As soon as the hum of conversation became general, the tall and handsome young widow turned to her companion—who was only a year or two her junior, by the way—and with her demure and mischievous eyes grown full of meaning she said—

"Vin, what has happened to you to-day?"

"What do you mean, aunt?" he answered, with some surprise.

"Something has happened to you to-day," she went on, confidently. "You can't hoodwink me. Why have you been so radiant, so complaisant, this afternoon—why are you here, for example—when you haven't shown up at this dinner-table for weeks past?"

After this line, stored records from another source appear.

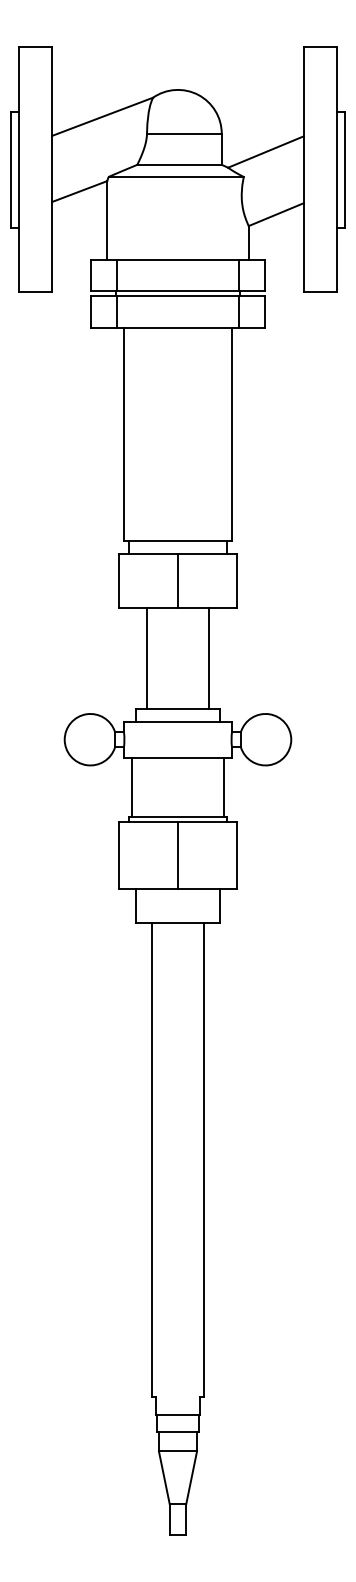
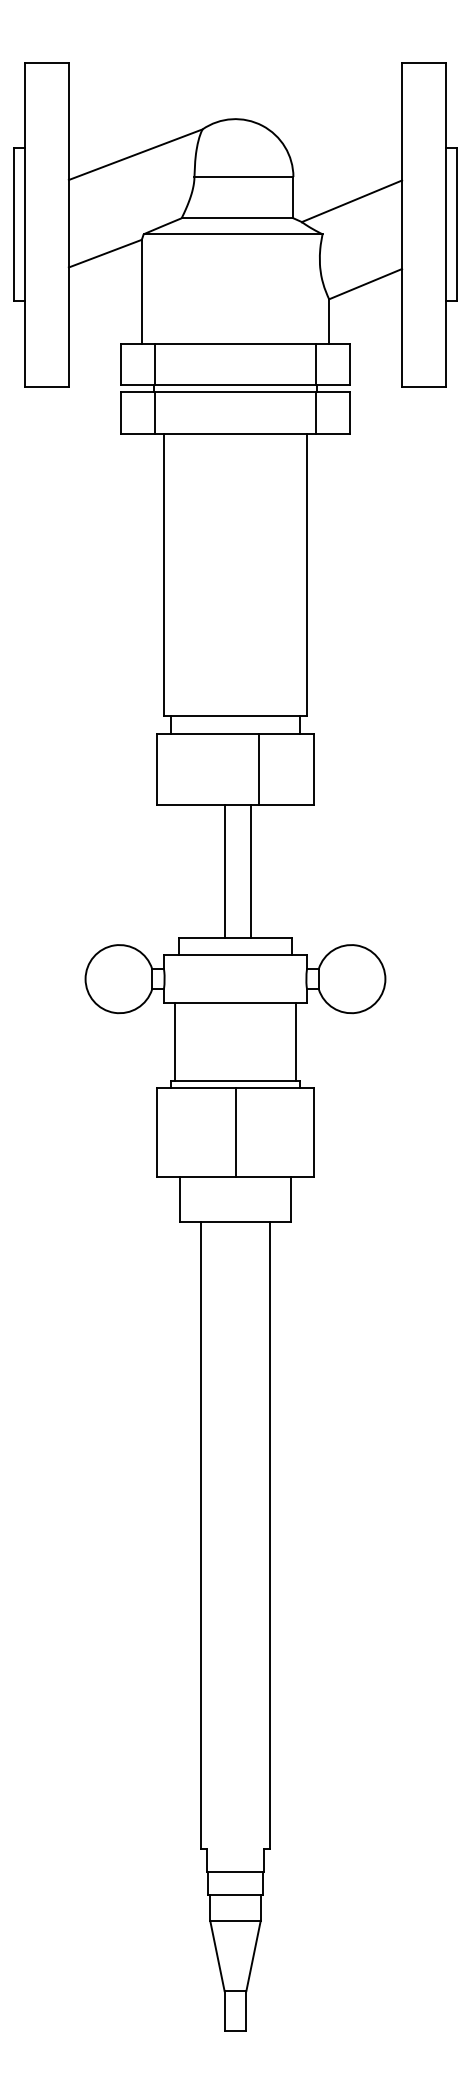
line: (178, 581) -> (259, 769), moved
line: (147, 658) -> (225, 871), moved
line: (208, 658) -> (250, 871), moved

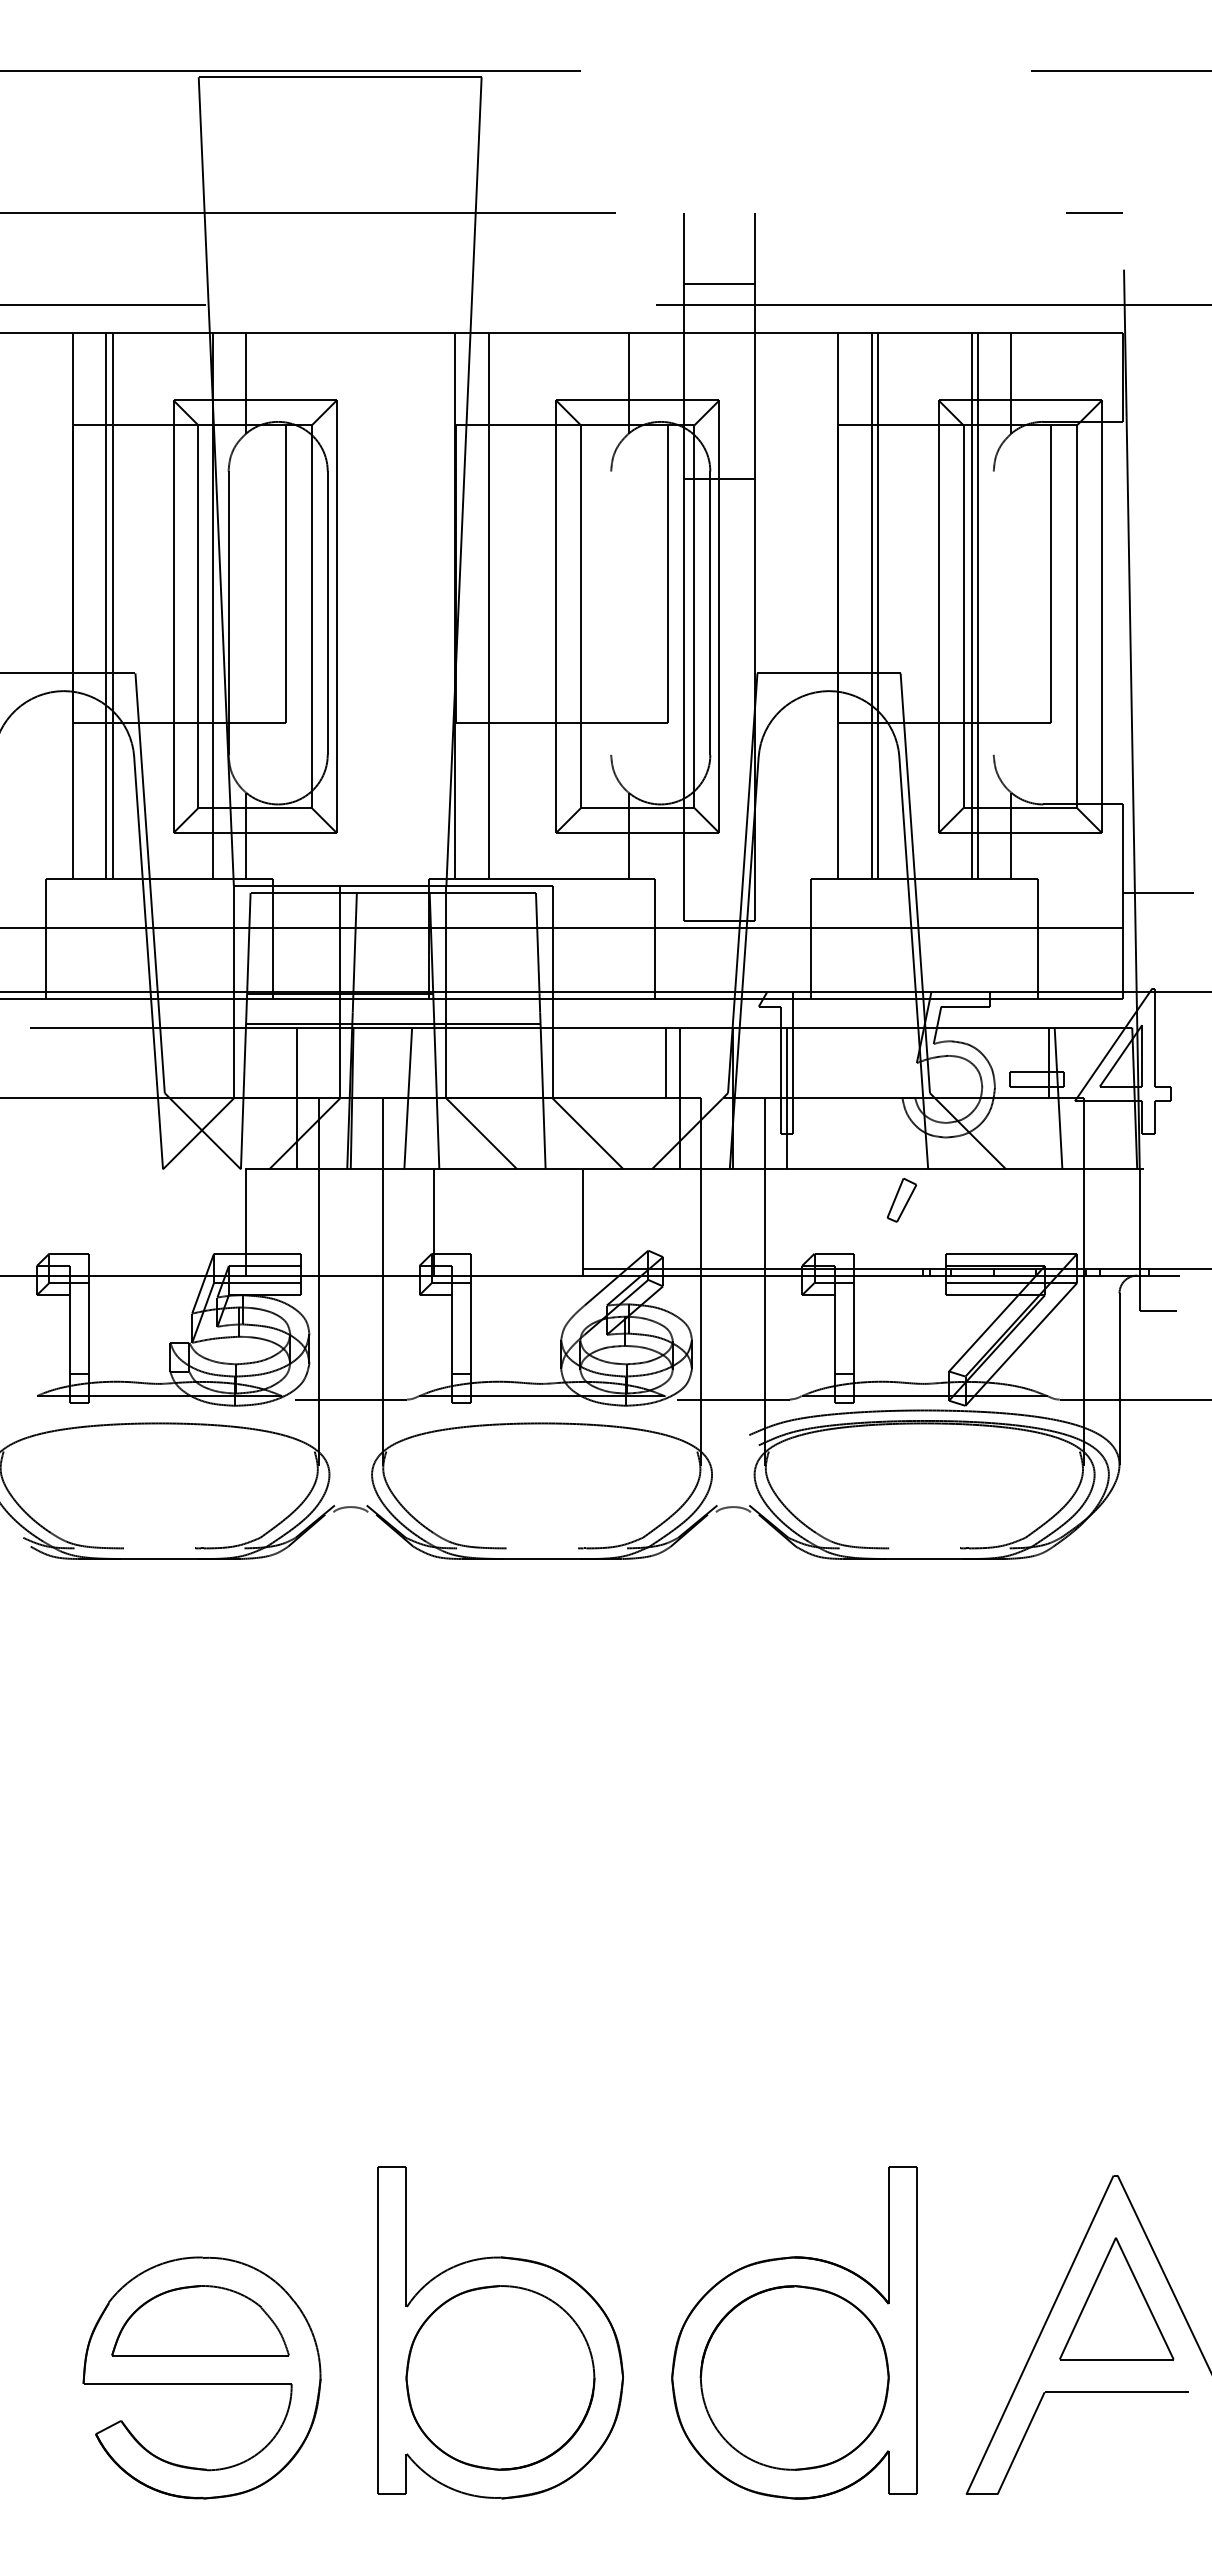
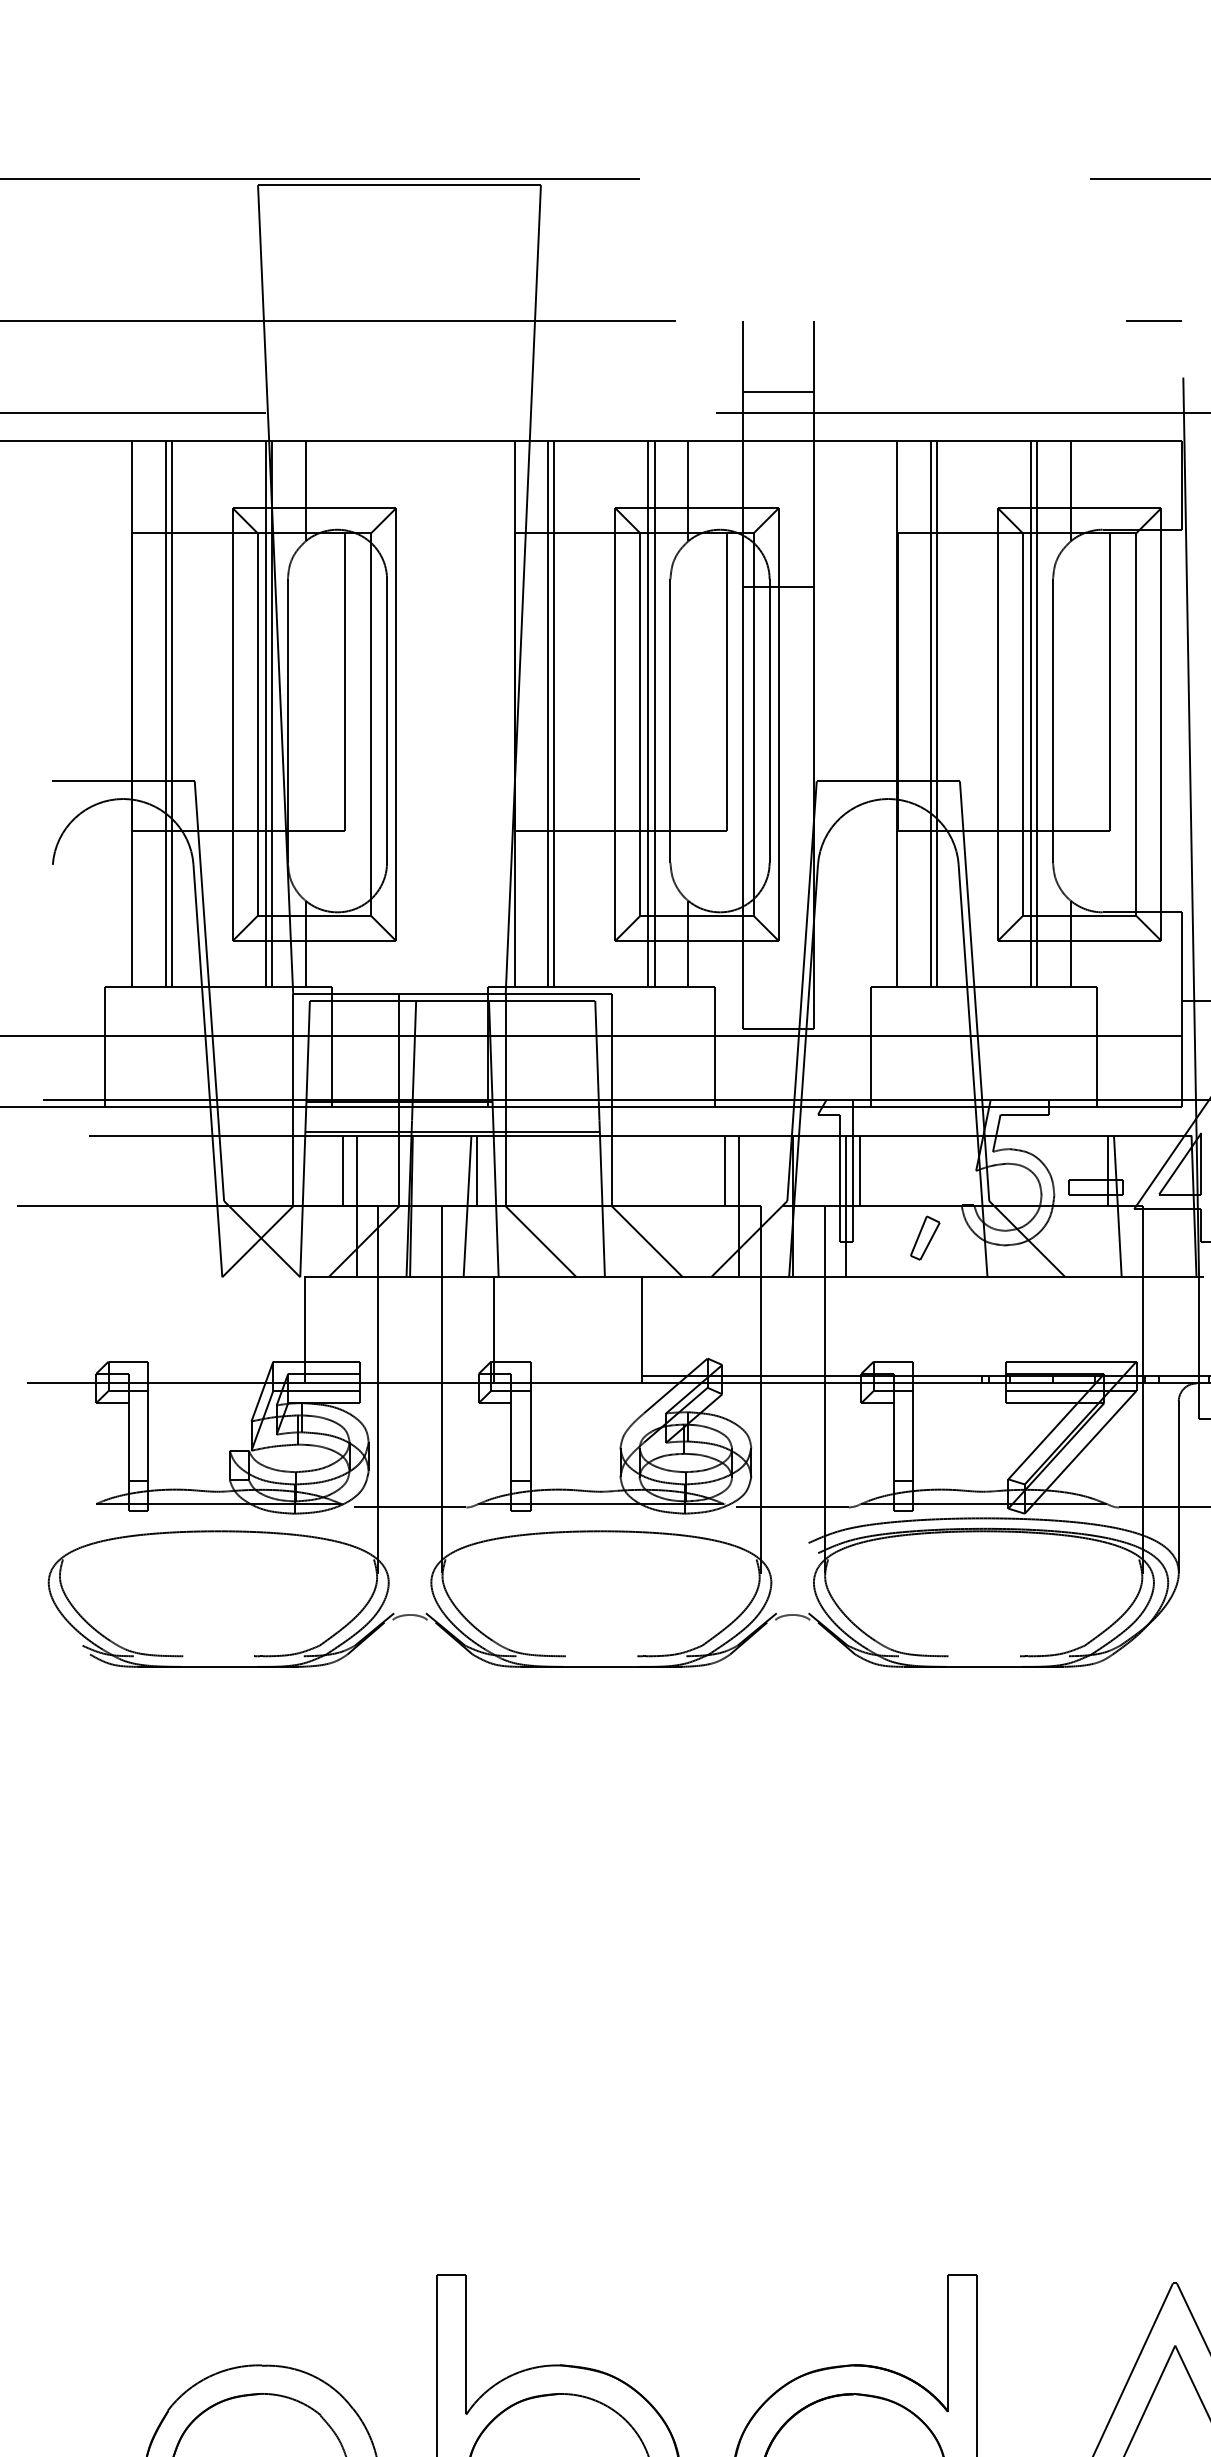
line: (206, 605) -> (265, 713), added
line: (495, 605) -> (554, 713), added
line: (589, 605) -> (648, 713), added
line: (595, 605) -> (654, 713), added
line: (611, 612) -> (670, 720), added
line: (993, 612) -> (1052, 720), added
line: (283, 1062) -> (342, 1170), added
line: (418, 1062) -> (477, 1170), added
line: (800, 1062) -> (859, 1170), added
part: (901, 1199) -> (924, 1237), moved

"And you going away to-morrow, aunt!" he exclaimed.

"No use, Vin. All of a sudden you want to be magnanimous to the whole human race; your amiability becomes almost burdensome; your eyes are full of pride and joy; and you think you can hide the transformation from me! Well, then, I will tell you, since you won't tell me: to-day you were introduced to her."

He was startled—and no wonder: had his aunt, by some extraordinary chance, witnessed that interview in Hyde Park? Mrs. Ellison's shrewd, quick eyes noticed his alarm, and laughed.

"The story is as clear as noonday," she continued, in the same undertone. "You come home every night between nine and ten. Why? Because she is an actress, playing in the first piece only; and of course the theatre loses its attraction for you the moment she has left. Now, my dear Vin, that is not the kind of thing for you at all! You'd better stop it—even although you have experienced the wild joy of being introduced to her. What do you know about her? You have been investing her with all the charming qualities of her stage heroines; you haven't learnt yet that she is a little slatternly in her dress, that her tastes in eating and drinking are rather coarse, that her tastes in literature and art aren't any—worse still, that she is already provided with a husband, a lounger about Strand public-houses, only too ready to accept your patronage and the price of a glass of gin—"

He was immensely relieved.

"Oh, you're all wrong, aunt!" he said, cheerfully. "I haven't been inside a theatre for six months!"